Temos, assim, que o MP, segundo a postura pública de seu funcionário mais alto, o Procurador Geral da República, se coloca contra quem faz as denúncias e a favor de quem é denunciado – ou, pelo menos, é assim quando se trata de combate à corrupção. Na sua visão de justiça, exposta pela última vez numa palestra eletrônica que fez nesta semana, o dr. Augusto Aras nos informou que o grande problema da corrupção no Brasil não são os corruptos que durante anos a fio transformaram a administração pública em sua propriedade privada. O problema, diz ele, é a Lava Jato.

É realmente um espanto, mesmo para um país em que os marechais-de-campo da justiça são esses que há por aí.

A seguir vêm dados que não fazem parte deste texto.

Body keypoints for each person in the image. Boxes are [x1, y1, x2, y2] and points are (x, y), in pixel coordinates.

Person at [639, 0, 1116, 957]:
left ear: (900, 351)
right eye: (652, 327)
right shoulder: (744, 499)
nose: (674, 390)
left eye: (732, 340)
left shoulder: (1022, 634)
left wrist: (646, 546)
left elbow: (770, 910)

Acredite se quiser, o PGR lançou o seu manifesto contra a maior e mais bem sucedida operação de combate à corrupção jamais feita nos 520 anos de história do Brasil numa emissão fechada de imagem e som para cerca de 300 advogados criminalistas – em grande parte sócios de bancas milionárias e com clientes, ainda mais milionários, atolados na Lava Jato sob acusações de ladroagem em primeiro grau. Como assim? Numa de suas mais conhecidas lições de ética, um antigo e afamado criminoso do Rio de Janeiro já ensinava: “Bandido é bandido, polícia é polícia”. Então: procurador é procurador, advogado é advogado. O lugar onde eles têm de se falar é no fórum, diante do juiz – só lá. Se não for assim, e durante o tempo todo, vira uma mistura grossa com a pior cara possível.

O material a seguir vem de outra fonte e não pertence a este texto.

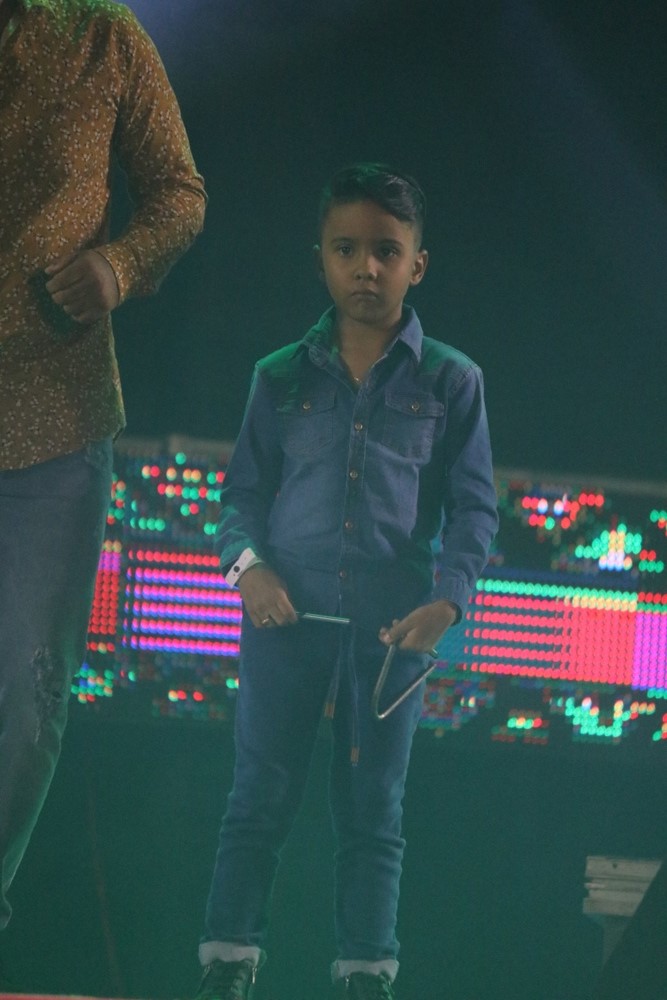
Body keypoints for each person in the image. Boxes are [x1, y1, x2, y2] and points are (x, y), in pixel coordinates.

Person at [197, 162, 497, 1000]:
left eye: (385, 251)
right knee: (257, 799)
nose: (366, 267)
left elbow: (475, 509)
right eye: (346, 249)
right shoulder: (278, 376)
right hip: (285, 621)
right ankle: (227, 966)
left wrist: (447, 602)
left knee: (373, 813)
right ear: (321, 259)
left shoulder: (451, 381)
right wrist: (249, 571)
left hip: (391, 634)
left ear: (416, 264)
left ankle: (367, 975)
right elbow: (239, 500)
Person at [0, 0, 206, 962]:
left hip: (55, 418)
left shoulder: (103, 34)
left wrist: (119, 266)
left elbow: (179, 193)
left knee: (28, 693)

A Lava Jato foi possivelmente o mais precioso momento já vivido pela justiça deste País na execução do que deve ser a sua tarefa superior – fazer justiça. Num país classicamente desgraçado pela corrupção sem limite e pela impunidade quase absoluta dos ladrões, a operação colocou na cadeia

300 dos mais perigosos, bilionários e influentes corruptos que já atuaram entre o Oiapoque e o Chuí ao longo da história nacional. Fez os criminosos devolverem bilhões ao Erário Público Liquidou uma praga que se imaginava invencível – as empreiteiras de obras públicas, que desde então pararam de governar o Brasil. (Querem voltar, é claro; mas aí já são outros 500.) Levou para a prisão um ex-presidente da República, tido como homem mais poderoso e intocável do País. Pois é: o PGR acha que tudo isso está errado.

Aras acusa os procuradores do seu próprio MP das piores coisas – insinua, inclusive, chantagem e extorsão – mas não foi capaz de apontar, objetivamente e com o apoio de fatos, um único delito cometido por eles. Fica escandalizado por haver na Lava Jato informações sobre “38.000” pessoas, que “ninguém sabe como foram colhidas”. E daí? Com a quantidade de ladrão que há neste país, poderiam ser 380.000. E se não sabe, deveria saber; problema dele. É um despropósito. Os atos do MP, e os do juiz Sergio Moro – que como magistrado vale uns 150 Aras – estiveram o tempo todo sujeitos ao exame dos tribunais superiores. E se houve erros, por que diabo a Corregedoria do próprio MP jamais foi atrás deles?

O problema não o que a Lava Jato fez. É o que o PGR está fazendo.